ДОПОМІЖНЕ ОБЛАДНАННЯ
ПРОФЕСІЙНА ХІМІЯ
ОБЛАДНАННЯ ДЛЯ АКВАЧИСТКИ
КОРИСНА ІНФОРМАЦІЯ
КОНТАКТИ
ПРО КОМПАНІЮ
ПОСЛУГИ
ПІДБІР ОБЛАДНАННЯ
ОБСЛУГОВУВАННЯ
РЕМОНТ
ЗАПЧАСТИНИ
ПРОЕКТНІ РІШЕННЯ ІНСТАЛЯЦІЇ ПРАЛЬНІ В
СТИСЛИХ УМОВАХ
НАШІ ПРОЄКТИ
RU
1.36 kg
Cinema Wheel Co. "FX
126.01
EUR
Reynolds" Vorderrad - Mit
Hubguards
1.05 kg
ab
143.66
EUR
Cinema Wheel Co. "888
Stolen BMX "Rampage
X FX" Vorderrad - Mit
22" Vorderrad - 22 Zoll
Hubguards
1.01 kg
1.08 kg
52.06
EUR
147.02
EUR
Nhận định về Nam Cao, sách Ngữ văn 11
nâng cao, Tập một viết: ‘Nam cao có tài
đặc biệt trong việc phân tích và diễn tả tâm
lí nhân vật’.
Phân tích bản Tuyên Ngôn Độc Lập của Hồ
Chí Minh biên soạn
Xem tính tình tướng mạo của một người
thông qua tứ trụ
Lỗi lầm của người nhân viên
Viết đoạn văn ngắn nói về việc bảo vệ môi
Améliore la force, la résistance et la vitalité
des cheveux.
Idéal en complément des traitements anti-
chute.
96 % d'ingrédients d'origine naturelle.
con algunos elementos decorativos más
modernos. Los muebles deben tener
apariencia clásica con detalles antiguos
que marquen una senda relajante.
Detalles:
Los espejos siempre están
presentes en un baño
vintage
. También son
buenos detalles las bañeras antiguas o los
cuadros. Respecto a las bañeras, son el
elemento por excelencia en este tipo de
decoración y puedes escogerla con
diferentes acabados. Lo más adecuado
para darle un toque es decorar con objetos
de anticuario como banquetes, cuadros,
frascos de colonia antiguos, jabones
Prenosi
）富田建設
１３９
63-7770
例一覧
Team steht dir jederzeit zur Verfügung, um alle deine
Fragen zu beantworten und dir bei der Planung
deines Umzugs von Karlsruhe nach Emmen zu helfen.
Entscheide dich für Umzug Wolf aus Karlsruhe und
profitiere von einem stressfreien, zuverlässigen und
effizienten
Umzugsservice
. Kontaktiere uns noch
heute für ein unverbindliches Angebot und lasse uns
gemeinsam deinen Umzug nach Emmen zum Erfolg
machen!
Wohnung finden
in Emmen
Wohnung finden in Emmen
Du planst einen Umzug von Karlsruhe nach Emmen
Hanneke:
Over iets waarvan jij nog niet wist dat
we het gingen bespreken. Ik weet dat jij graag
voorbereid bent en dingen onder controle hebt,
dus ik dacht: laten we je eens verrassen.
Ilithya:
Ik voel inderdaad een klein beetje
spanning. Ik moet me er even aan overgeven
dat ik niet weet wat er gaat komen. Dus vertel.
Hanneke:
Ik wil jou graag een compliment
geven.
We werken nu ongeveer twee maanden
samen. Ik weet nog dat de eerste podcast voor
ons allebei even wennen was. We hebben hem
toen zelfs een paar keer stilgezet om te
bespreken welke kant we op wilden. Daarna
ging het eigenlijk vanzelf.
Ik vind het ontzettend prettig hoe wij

*To do:*
Reproduce every line above character for character, in the same order.

*Written solution:*
ДОПОМІЖНЕ ОБЛАДНАННЯ
ПРОФЕСІЙНА ХІМІЯ
ОБЛАДНАННЯ ДЛЯ АКВАЧИСТКИ
КОРИСНА ІНФОРМАЦІЯ
КОНТАКТИ
ПРО КОМПАНІЮ
ПОСЛУГИ
ПІДБІР ОБЛАДНАННЯ
ОБСЛУГОВУВАННЯ
РЕМОНТ
ЗАПЧАСТИНИ
ПРОЕКТНІ РІШЕННЯ ІНСТАЛЯЦІЇ ПРАЛЬНІ В
СТИСЛИХ УМОВАХ
НАШІ ПРОЄКТИ
RU
1.36 kg
Cinema Wheel Co. "FX
126.01
EUR
Reynolds" Vorderrad - Mit
Hubguards
1.05 kg
ab
143.66
EUR
Cinema Wheel Co. "888
Stolen BMX "Rampage
X FX" Vorderrad - Mit
22" Vorderrad - 22 Zoll
Hubguards
1.01 kg
1.08 kg
52.06
EUR
147.02
EUR
Nhận định về Nam Cao, sách Ngữ văn 11
nâng cao, Tập một viết: ‘Nam cao có tài
đặc biệt trong việc phân tích và diễn tả tâm
lí nhân vật’.
Phân tích bản Tuyên Ngôn Độc Lập của Hồ
Chí Minh biên soạn
Xem tính tình tướng mạo của một người
thông qua tứ trụ
Lỗi lầm của người nhân viên
Viết đoạn văn ngắn nói về việc bảo vệ môi
Améliore la force, la résistance et la vitalité
des cheveux.
Idéal en complément des traitements anti-
chute.
96 % d'ingrédients d'origine naturelle.
con algunos elementos decorativos más
modernos. Los muebles deben tener
apariencia clásica con detalles antiguos
que marquen una senda relajante.
Detalles:
Los espejos siempre están
presentes en un baño
vintage
. También son
buenos detalles las bañeras antiguas o los
cuadros. Respecto a las bañeras, son el
elemento por excelencia en este tipo de
decoración y puedes escogerla con
diferentes acabados. Lo más adecuado
para darle un toque es decorar con objetos
de anticuario como banquetes, cuadros,
frascos de colonia antiguos, jabones
Prenosi
）富田建設
１３９
63-7770
例一覧
Team steht dir jederzeit zur Verfügung, um alle deine
Fragen zu beantworten und dir bei der Planung
deines Umzugs von Karlsruhe nach Emmen zu helfen.
Entscheide dich für Umzug Wolf aus Karlsruhe und
profitiere von einem stressfreien, zuverlässigen und
effizienten
Umzugsservice
. Kontaktiere uns noch
heute für ein unverbindliches Angebot und lasse uns
gemeinsam deinen Umzug nach Emmen zum Erfolg
machen!
Wohnung finden
in Emmen
Wohnung finden in Emmen
Du planst einen Umzug von Karlsruhe nach Emmen
Hanneke:
Over iets waarvan jij nog niet wist dat
we het gingen bespreken. Ik weet dat jij graag
voorbereid bent en dingen onder controle hebt,
dus ik dacht: laten we je eens verrassen.
Ilithya:
Ik voel inderdaad een klein beetje
spanning. Ik moet me er even aan overgeven
dat ik niet weet wat er gaat komen. Dus vertel.
Hanneke:
Ik wil jou graag een compliment
geven.
We werken nu ongeveer twee maanden
samen. Ik weet nog dat de eerste podcast voor
ons allebei even wennen was. We hebben hem
toen zelfs een paar keer stilgezet om te
bespreken welke kant we op wilden. Daarna
ging het eigenlijk vanzelf.
Ik vind het ontzettend prettig hoe wij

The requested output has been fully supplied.